Fertiliser prices “ridiculous” but Queensland farmers prepare for bumper season

12 September 2022

Fertiliser prices in regional Queensland have been described as “ridiculous” but high rainfall and strong prices should still result in profitable crops for local growers, according to a University of Queensland study.   

The findings were observed during research for the annual socioeconomic indicators report on gas-field towns, a study led by Dr Kathy Witt from UQ’s Centre for Natural Gas that measures the impact of the coal seam gas sector on local communities.

Dr Witt said this was the first year they had asked about the price of fertiliser, which is produced with nitrogen derived from natural gas.

“For people in the Surat and Bowen Basins, there are huge synergies between the production of natural gas which occurs in the region, and the use of fertiliser to grow crops and feed cattle,” Dr Witt said.

“Since the invasion of Ukraine the global demand for energy has increased and gas prices have skyrocketed, which has pushed up the price of fertiliser and, in turn, what we eat.”

The socioeconomic indicators reports have been produced by the Centre for Natural Gas for almost a decade and represent the longest running project of its type in the region.

This year, reports were prepared for 10 Queensland gasfields communities and, for the first time, data was collected for Narrabri in northern New South Wales. 

“Importantly, the community has taken ownership of the reports and they see the value in determining, forensically, the changes that have occurred in association with the gas sector,” Dr Witt said.
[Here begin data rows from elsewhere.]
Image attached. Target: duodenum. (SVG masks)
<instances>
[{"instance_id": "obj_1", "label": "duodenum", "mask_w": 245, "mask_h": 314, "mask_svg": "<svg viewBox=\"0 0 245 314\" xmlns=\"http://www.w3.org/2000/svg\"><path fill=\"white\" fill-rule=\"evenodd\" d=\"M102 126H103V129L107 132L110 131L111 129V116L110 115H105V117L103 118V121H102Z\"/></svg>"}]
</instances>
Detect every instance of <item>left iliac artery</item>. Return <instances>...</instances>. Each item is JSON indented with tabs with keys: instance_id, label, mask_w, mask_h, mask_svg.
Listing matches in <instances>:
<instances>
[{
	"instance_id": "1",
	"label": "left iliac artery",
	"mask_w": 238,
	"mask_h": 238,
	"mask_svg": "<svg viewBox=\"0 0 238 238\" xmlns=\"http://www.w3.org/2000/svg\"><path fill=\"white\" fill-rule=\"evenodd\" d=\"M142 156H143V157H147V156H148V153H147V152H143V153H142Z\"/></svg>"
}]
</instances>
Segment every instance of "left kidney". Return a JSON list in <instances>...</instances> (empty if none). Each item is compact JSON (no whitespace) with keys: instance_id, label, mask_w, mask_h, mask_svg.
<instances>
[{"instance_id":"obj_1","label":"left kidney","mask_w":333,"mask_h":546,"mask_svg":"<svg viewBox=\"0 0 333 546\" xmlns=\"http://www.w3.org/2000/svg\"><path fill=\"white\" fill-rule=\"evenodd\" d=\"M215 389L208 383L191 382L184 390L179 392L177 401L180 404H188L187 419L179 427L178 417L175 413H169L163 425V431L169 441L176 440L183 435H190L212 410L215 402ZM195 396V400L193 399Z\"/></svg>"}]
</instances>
The report indicates that the communities of Chinchilla and Moranbah are continuing to thrive with their district populations expected to reach 10,000 people by the end of the decade.  

In Toowoomba, house prices in the east have surpassed the Brisbane average for the first time and house sales increased by 50% in 2021, which researchers attributed to more people working from home and commuting to the capital when required.

The number of businesses has continued to climb across gasfield communities, particularly in agriculture and construction sectors, with Tara and Wallumbilla (Roma region) recording their highest number of businesses ever in 2021. This was thought to be helped not only by the gas sector but also by high commodity prices and record rainfall in the region.

Despite a labour shortage in much of the country, unemployment rose sharply in Chinchilla and Dalby.